Exercises
1 – In the copr-dist-git overview that follows, what does the component use as its task queue?
2 – Reproduce the part of the copr-dist-git overview below that opens with the words containing "The copr-dist-git component" and closes with "RubyGems, Git repos)".

Document segment
------------
Skip to main content

Overview

The copr-dist-git component manages source package import and storage in Git repositories. It:
  • Imports source packages from various sources (URLs, PyPI, RubyGems, Git repos)
  • Stores source tarballs in lookaside cache
  • Maintains Git repositories for each package
  • Generates CGit repository listings
  • Provides source package data to builders
  • Language: Python 3
  • Version Control: Git with rpkg
  • Web Interface: CGit
  • HTTP Server: httpd (Apache)
  • Task Queue: Redis
  • Parallelization: multiprocessing

Architecture

┌──────────────┐
│  Frontend    │ creates import tasks
└──────┬───────┘


┌─────────────────────────────────────┐
│        Copr Dist-Git                 │
│                                      │
│  ┌───────────────────────────────┐  │
│  │   Import Dispatcher           │  │
│  │   (systemd service)           │  │
│  └──────────┬────────────────────┘  │
│             │ spawns workers         │
│             ▼                        │
│  ┌───────────────────────────────┐  │
│  │   Import Workers (pool)       │  │
│  │   - Download sources          │  │
│  │   - Extract spec file         │  │
│  │   - Create git repo           │  │
│  │   - Upload to lookaside       │  │
│  └───────────────────────────────┘  │
└──────┬────────────────────────┬─────┘
       │                        │
       ▼                        ▼
┌──────────────┐        ┌───────────────┐
│ Git Repos    │        │ Lookaside     │
│ /var/lib/    │        │ Cache         │
│ dist-git/git │        │ (tarballs)    │
└──────────────┘        └───────────────┘

Directory Structure

dist-git/
├── copr_dist_git/          # Main Python package
│   ├── __init__.py
│   ├── import_dispatcher.py   # Task dispatcher
│   ├── import_task.py         # Task representation
│   ├── importer.py            # Import worker
│   ├── package_import.py      # Import logic
│   ├── helpers.py             # Utility functions
│   └── exceptions.py          # Custom exceptions
├── run/                       # Executable scripts
│   ├── copr-dist-git-import-dispatcher
│   └── copr-distgit-remove-unused-sources
├── conf/                      # Configuration
│   ├── copr-dist-git.conf.example
│   ├── httpd/                # Apache config
│   └── cron.monthly/         # Cleanup scripts
└── copr-dist-git.service     # Systemd service

Storage Layout

/var/lib/copr-dist-git/
├── git/                     # Git repositories
│   ├── @copr/
│   │   └── copr-dev/
│   │       ├── copr-backend.git/
│   │       │   ├── HEAD
│   │       │   ├── config
│   │       │   ├── refs/
│   │       │   └── objects/
│   │       └── copr-frontend.git/
│   └── user/
│       └── project/
│           └── package.git/
├── lookaside/              # Source tarballs
│   └── pkgs/
│       ├── @copr/
│       │   └── copr-dev/
│       │       ├── copr-backend/
│       │       │   ├── copr-backend-1.0.tar.gz
│       │       │   └── copr-backend-1.1.tar.gz
│       │       └── copr-frontend/
│       └── user/
└── per-task-logs/          # Import task logs
    ├── task-12345.log
    └── task-12346.log

Core Components

Import Dispatcher (import_dispatcher.py)
------------
Excerpted records
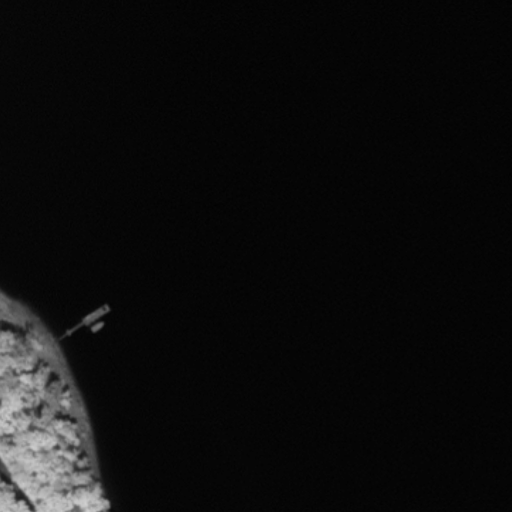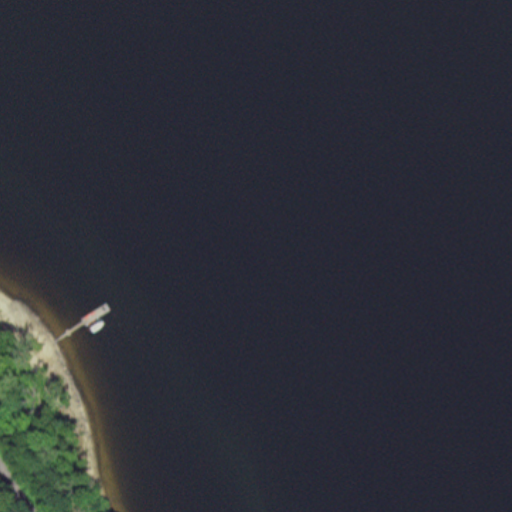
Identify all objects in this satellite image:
road: (14, 487)
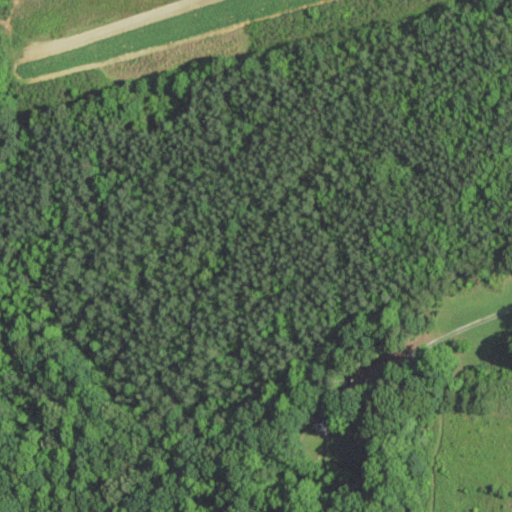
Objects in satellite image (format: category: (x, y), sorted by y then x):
road: (424, 344)
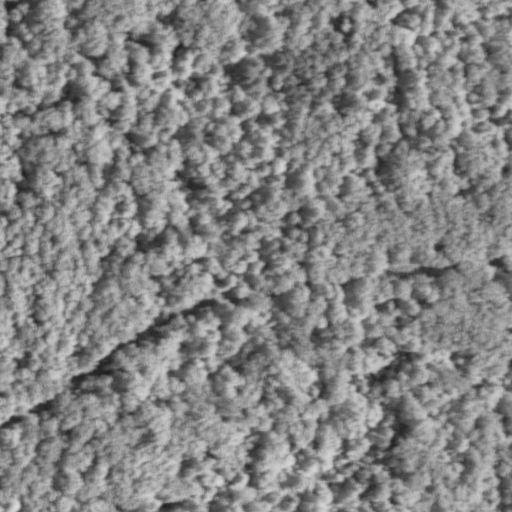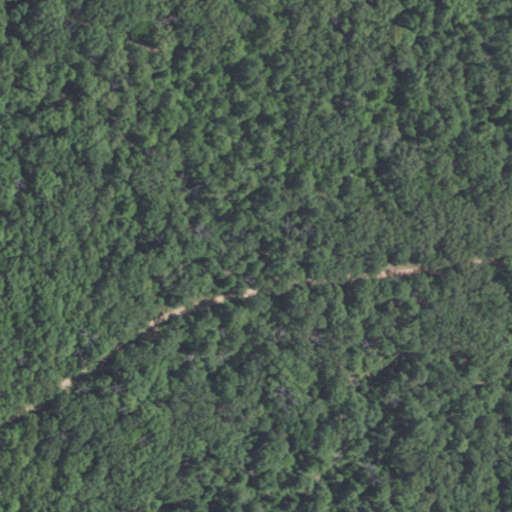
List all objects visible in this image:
road: (239, 293)
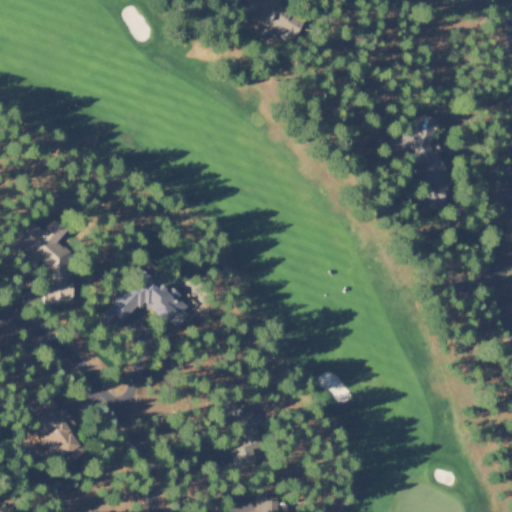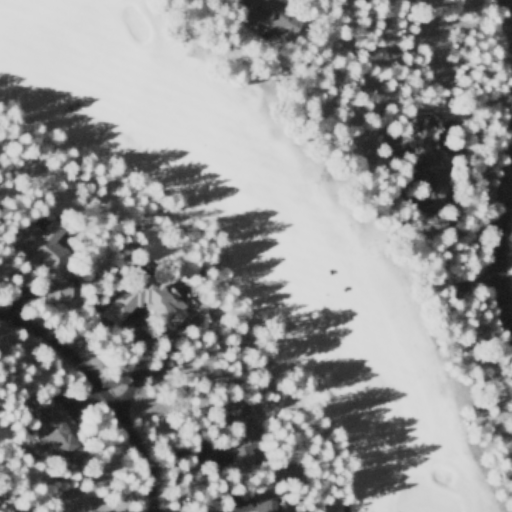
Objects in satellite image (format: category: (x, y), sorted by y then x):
building: (268, 15)
building: (414, 138)
road: (503, 167)
building: (426, 197)
building: (42, 257)
park: (196, 289)
building: (146, 298)
road: (103, 392)
building: (52, 426)
park: (392, 491)
building: (264, 504)
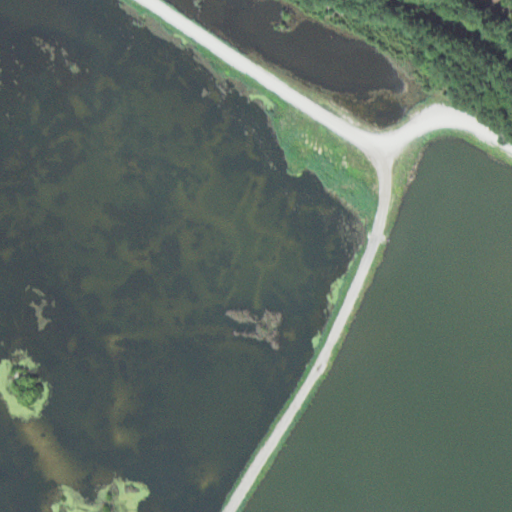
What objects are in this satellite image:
road: (318, 106)
road: (336, 324)
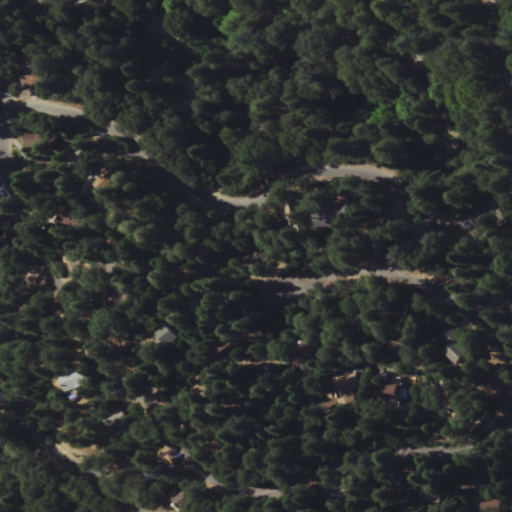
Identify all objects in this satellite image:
road: (507, 35)
building: (39, 76)
road: (6, 95)
building: (43, 142)
building: (89, 156)
road: (355, 164)
building: (117, 184)
building: (6, 194)
building: (82, 223)
building: (335, 227)
building: (5, 270)
road: (407, 274)
building: (139, 298)
building: (33, 310)
building: (186, 338)
building: (240, 346)
building: (466, 350)
building: (79, 380)
building: (366, 389)
building: (407, 394)
building: (125, 422)
road: (170, 434)
road: (47, 441)
building: (161, 474)
building: (433, 493)
building: (190, 499)
building: (492, 504)
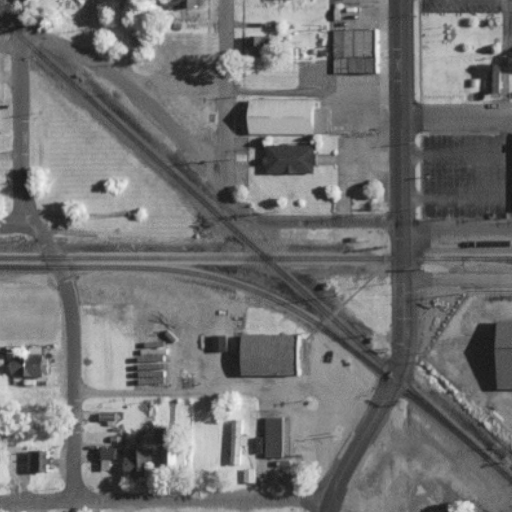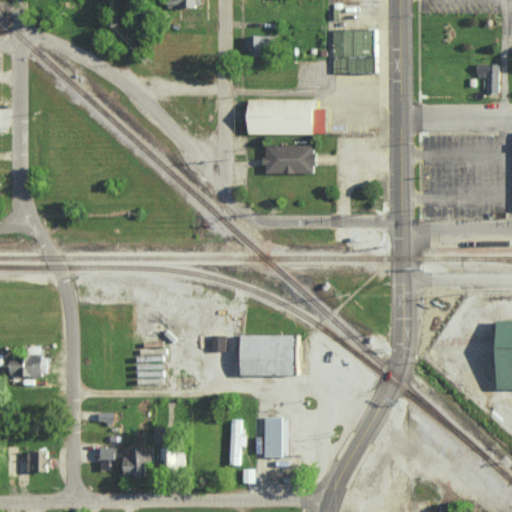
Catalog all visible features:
building: (184, 3)
parking lot: (460, 5)
parking lot: (510, 25)
road: (9, 44)
building: (260, 44)
road: (505, 58)
building: (490, 75)
road: (132, 91)
road: (319, 91)
road: (224, 105)
building: (287, 116)
road: (455, 117)
road: (511, 122)
road: (455, 153)
building: (291, 158)
parking lot: (462, 175)
road: (455, 197)
road: (13, 222)
road: (315, 222)
road: (455, 222)
railway: (255, 246)
road: (45, 251)
railway: (255, 259)
railway: (498, 259)
road: (402, 266)
railway: (199, 274)
building: (220, 342)
building: (506, 352)
building: (271, 353)
building: (506, 354)
building: (1, 359)
building: (30, 365)
railway: (400, 390)
road: (225, 392)
building: (161, 435)
building: (278, 436)
road: (326, 438)
building: (237, 440)
building: (108, 456)
building: (175, 456)
building: (39, 460)
building: (139, 461)
railway: (490, 480)
railway: (506, 487)
road: (162, 500)
building: (411, 511)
------------
Written answers
1 – Redis

2 –
The copr-dist-git component manages source package import and storage in Git repositories. It:
  • Imports source packages from various sources (URLs, PyPI, RubyGems, Git repos)